STUDY MATERIAL>
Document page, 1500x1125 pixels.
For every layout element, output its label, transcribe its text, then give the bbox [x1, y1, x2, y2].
---
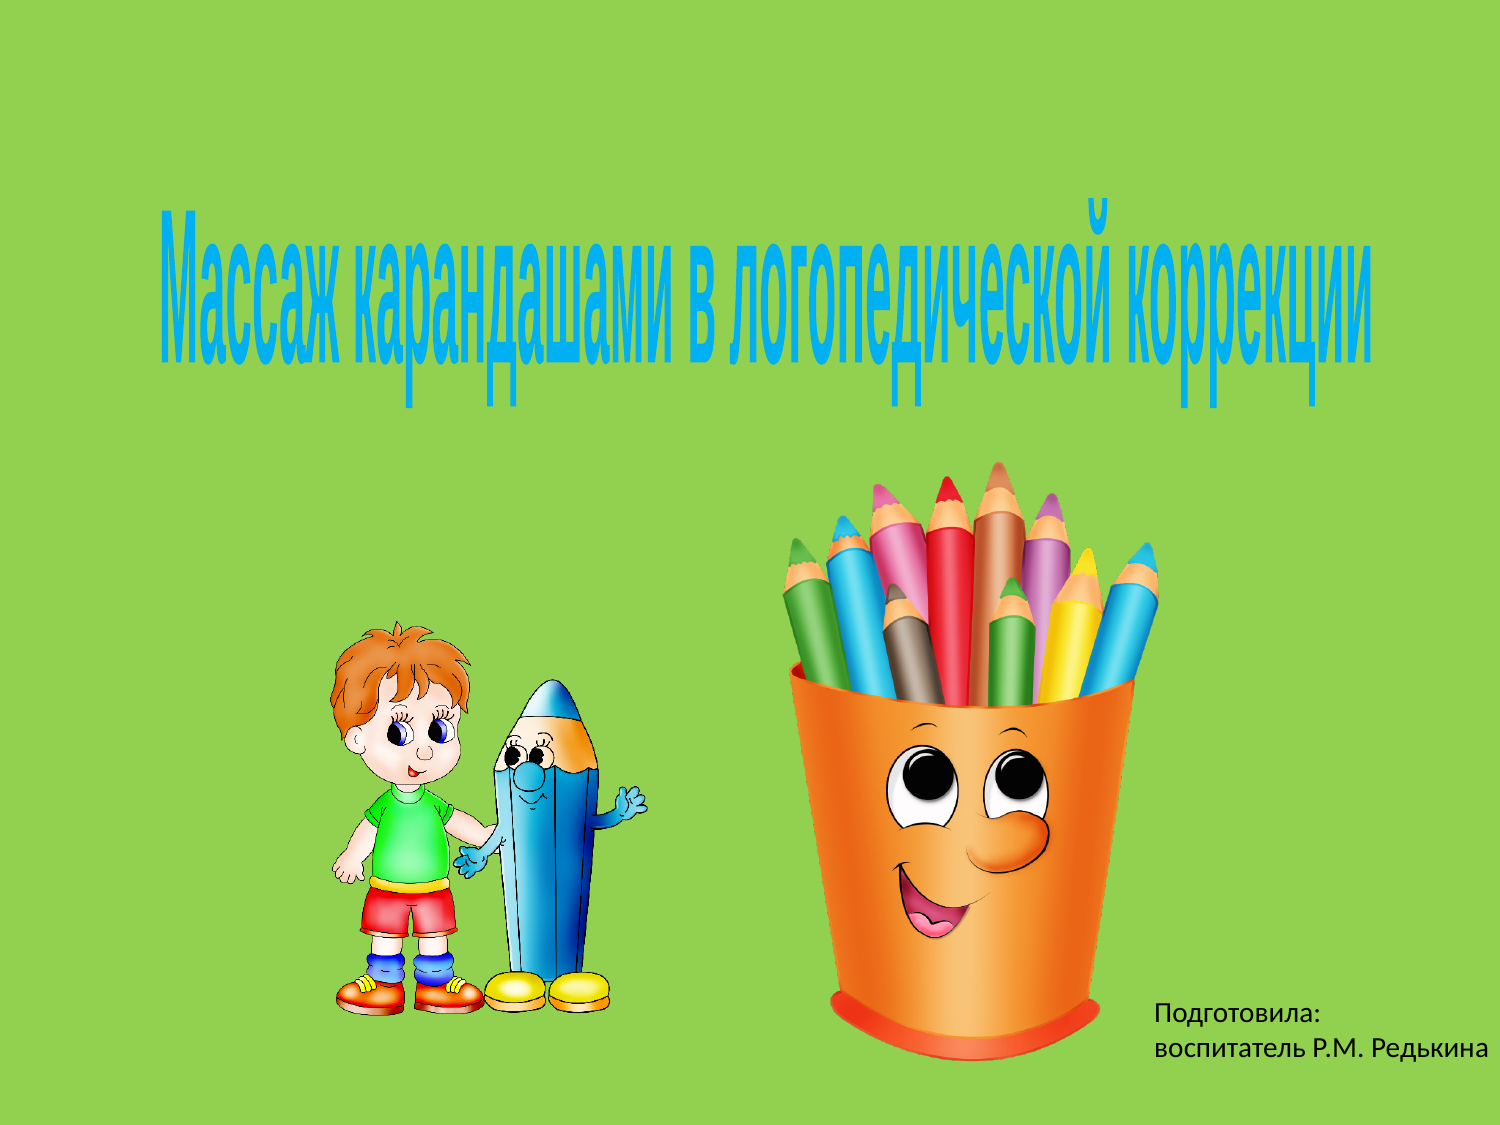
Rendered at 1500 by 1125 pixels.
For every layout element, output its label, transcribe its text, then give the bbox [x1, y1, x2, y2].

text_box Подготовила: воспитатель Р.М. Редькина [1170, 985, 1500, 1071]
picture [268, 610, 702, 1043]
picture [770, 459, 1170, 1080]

DIRECTIONS FOR THIS TASK>
Where in the records does the string "pixels" appear? Copy every line that has it.

EXERCISE ANSWER>
Document page, 1500x1125 pixels.
Rendered at 1500 by 1125 pixels.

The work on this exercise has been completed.